The credit crunch only exacerbated a problem that had been brewing for years, as the big banks and other traditional lenders pulled out of financing international students. However, the recovery of western economies and the return of jobs for graduating MBA students has done little to improve the situation for students who want to study overseas.
"In terms of the wider market, it is becoming more difficult," says South African Cameron Stevens, one of the founders and chief executive of Prodigy Finance, which is working with Insead alumni to help fund loans for students studying there.
He points to the decision by NatWest to withdraw from the market in the UK as recently as January as further evidence of the parlous state of funding availability.
Traditional banks are not suited to the idea of MBA loans, he says, because, however global they might claim to be, they operate as a series of national branches. "It [an MBA loan scheme] sits very badly in a local banking portfolio. What they [local banks] want is the high-income local managers. But they are forced to include international students as well, who are outside their remit in terms of offering other products and services."
The first signals of a crisis in funding for international students hit in the summer of 2008, when international students studying at schools such as Chicago Booth had to scrabble to put together loan packages.

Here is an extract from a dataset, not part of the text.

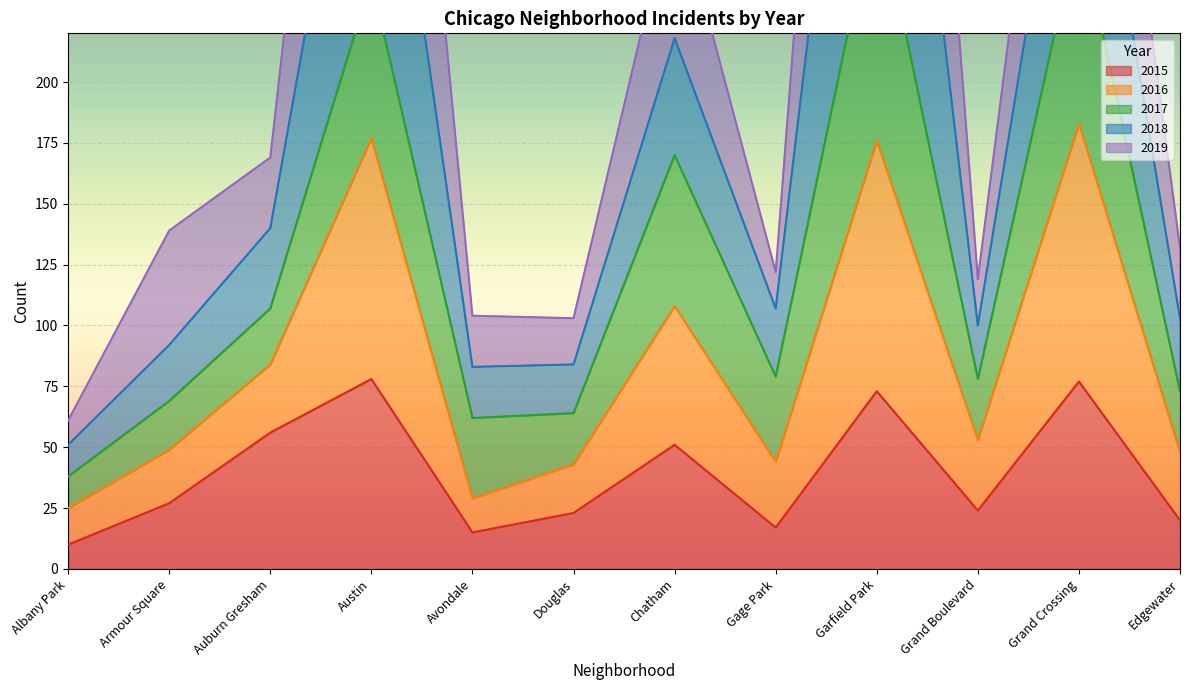

Which series has the largest range (max minus min)?

2018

To help out its international students, Chicago Booth, along with schools such as Kellogg School of Management and the Simon school at the University of Rochester, opted into a programme brokered by GMAC, which administers the GMAT test, with Deutsche Bank, for international students to receive loans without the need for a US co-signer - the person who picks up the bill if the student defaults on the loan.
"Schools become the de facto co-signer," says Stacey Kole, deputy dean for the full-time MBA programme at Booth. She says about 50 per cent of the international students at Booth take advantage of the programme, known as Alps - affiliated loan programme for students.
Other US business schools, such as Wharton, the Darden school at the University of Virginia and, most recently, the Haas school at UC Berkeley, have turned to credit unions, not-for-profit financial co-operatives, to finance student loans.